Autre disposition introduite par cet arrêté : l’obligation d’afficher un « bilan relatif aux résultats de mesurage du radon » près de l’entrée principale de l’établissement.

Ces deux mesures sont entrées en vigueur il y a quelques mois seulement, le 1er avril 2019.

Quid de la surveillance dans les lieux de travail ? 

Le décret n° 2018-437 est venu repréciser son cadre global. La surveillance radon des lieux de travail doit désormais être réalisée tous les cinq ans dans tous les lieux de travail (sous-sol et RDC), situés dans les communes à risque, et ce dans le cadre du DUER (document unique d’évaluation des risques). L’employeur doit au préalable réaliser une analyse des risques conduisant à nécessiter le dépistage (par ses soins ou par un tiers) ou non.

Les travaux de remédiation doivent également être conduits si la concentration du radon dépasse les 300 Bq/m3. 

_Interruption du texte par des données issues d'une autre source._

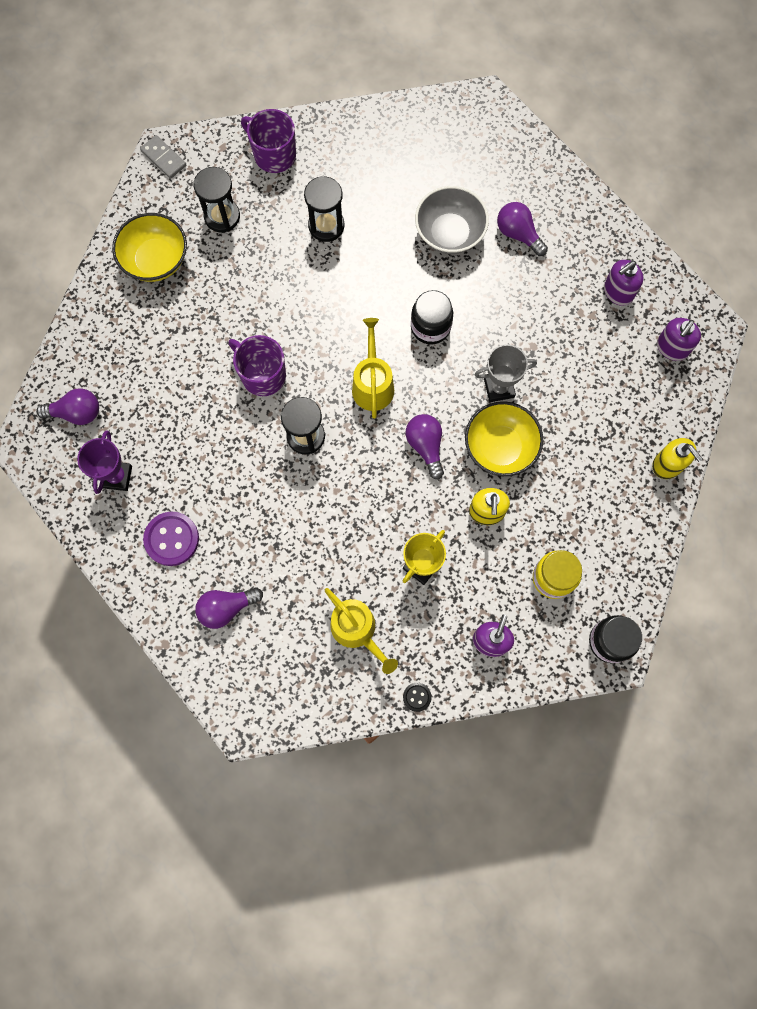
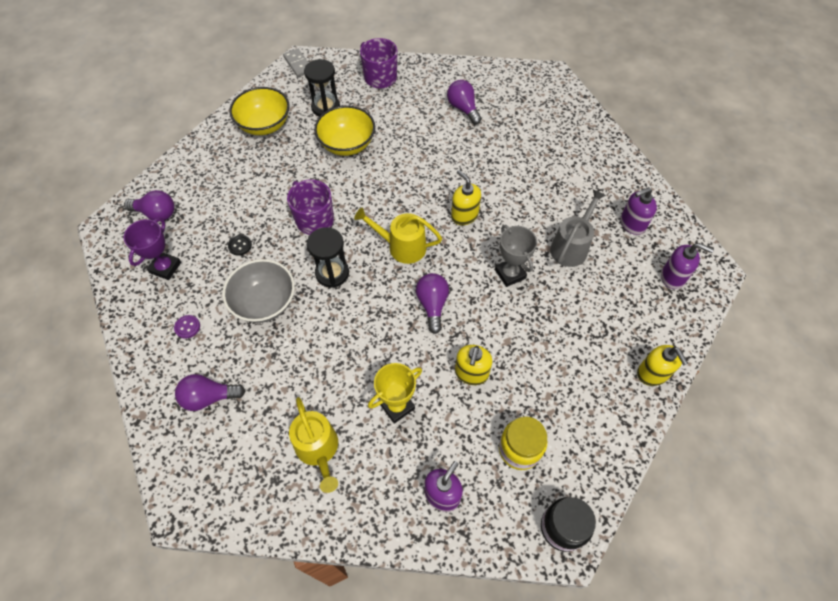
camera: 15 degrees right, 15 degrees down
purple button [143,512,199,566] -> purple button [174,315,200,339], size x0.50
black hourglass [304,176,344,242] -> none
yellow watering can [352,318,394,419] -> yellow watering can turned 90 degrees counterclockwise [354,207,442,264]
black button [403,683,432,712] -> black button moved to [228,235,252,256]
black jar [411,290,453,344] -> yellow soap dispenser [451,170,481,225]
grey bowl [415,186,489,254] -> grey bowl moved to [222,259,295,323]
yellow bowl [465,401,543,476] -> yellow bowl moved to [314,106,375,156]
grey trophy [474,344,537,402] -> grey trophy turned 60 degrees clockwise [495,225,537,287]
purple light bulb [497,202,548,256] -> purple light bulb moved to [447,80,482,124]
purple soap dispenser [657,318,701,361] -> purple soap dispenser turned 120 degrees counterclockwise [661,243,714,289]
none -> grey watering can [550,189,606,267]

Zoom : Le radon en chiffres

« D’après les évaluations conduites en France, le radon serait la seconde cause de cancer du poumon, après le tabac et devant l’amiante : sur les 30 000 décès constatés chaque année, 3 000 lui seraient attribuables (soit 10% des décès par cancer du poumon).Il serait responsable de 1200 à 2900 décès par an en France » (source IRSN).

Comment se déroule la prestation proprement dite ? Comment sa bonne réalisation est-elle contrôlée ? 

Les dépistages radon en ERP et dans les locaux de travail – dit « niveau 1 option A » – sont réalisés conformément à la norme  NF EN ISO 11665-8 complétée des décisions ASN. Il est nécessaire de faire intervenir un organisme agréé uniquement pour les ERP visés par la réglementation, on l’a dit l’employeur peut procéder lui-même au contrôle. 

Sur place, il faut parvenir à déterminer des zones homogènes de 200m2 maximum, en fonction des volumes du bâtiment, de son usage, du type de ventilation et de chauffage… Dans chacune, on pose un ou plusieurs dosimètres durant deux mois minimum, en période hivernale, les date sont également réglementées. .

Nous demandons donc au client de nous fournir le maximum d’informations possibles pour découper les zones en amont. Une pré-visite est plus pratique mais aussi plus chère. Une fois le dosimètre resté deux mois, il est envoyé en laboratoire pour analyse. Nous transmettons ensuite notre rapport au client ainsi qu’à Agende de sûreté nucléaire (ASN). L’Agence régionale de la santé (ARS) se charge du contrôle des ERP sur le terrain. Pour les locaux de travail, c’est l’inspection du travail qui s’en charge. 

En cas d’absence de mesurage décennal, d’absence d’expertise et/ou d’action corrective en cas de dépassement, ou en cas de mesurage sans agrément… le propriétaire risque une contravention de 5ème classe, prévue par le décret n° 2018-434 du 4 juin 2018. 

Par ailleurs, il existe également pour lui un risque pénal : on a vu des parents d’élèves et des salariés se retourner contre le chef d’établissement ou l’employeur pour non respect de la réglementation. 

Quelle remédiation est envisageable lorsque la concentration de radon dépasse les seuils autorisés ? 

Dans les ERP, des travaux doivent être réalisés dès lors que le seuil des 300 Bq/m3 est dépassé. Il faut alors mettre en place une solution de surventilation de la zone par laquelle entre le radon. Si ce seuil des 300 se maintient à l’issue d’un nouveau dépistage, il faut procéder à un dépistage de niveau 2, réalisé à l’aide de sonde mesurant l’activité sur 24-48h. À l’issue de celui-ci, des travaux d’étanchéité pourront éventuellement être envisagés. 

Dans les locaux de travail, ce même seuil des 300 Bq/m3 déclenche également la réalisation de travaux. À l’inverse, si deux dépistages font état d’une concentration inférieure à 100 Bq/m3 (becquerels), il n’est pas nécessaire de réaliser un nouveau dépistage dix ans plus tard. 

Zoom : Combien ça coûte ? 

Le prix de la prestation variera en fonction du nombre de zones homogènes et donc de dosimètres posés. Pour donner un ordre d’idée, on oscille entre quelques centaines d’euros pour une petite école de campagne à plusieurs milliers d’euros pour un important établissement scolaire.

Si « de plus en plus de maîtres et d’ouvrage et gestionnaires sont informés de leur obligation, quelques-uns ne les appliquent pas par méconnaissance. D’où la nécessité de poursuivre la sensibilisation de l’ensemble des professionnels », constate Sébastien Boulisset.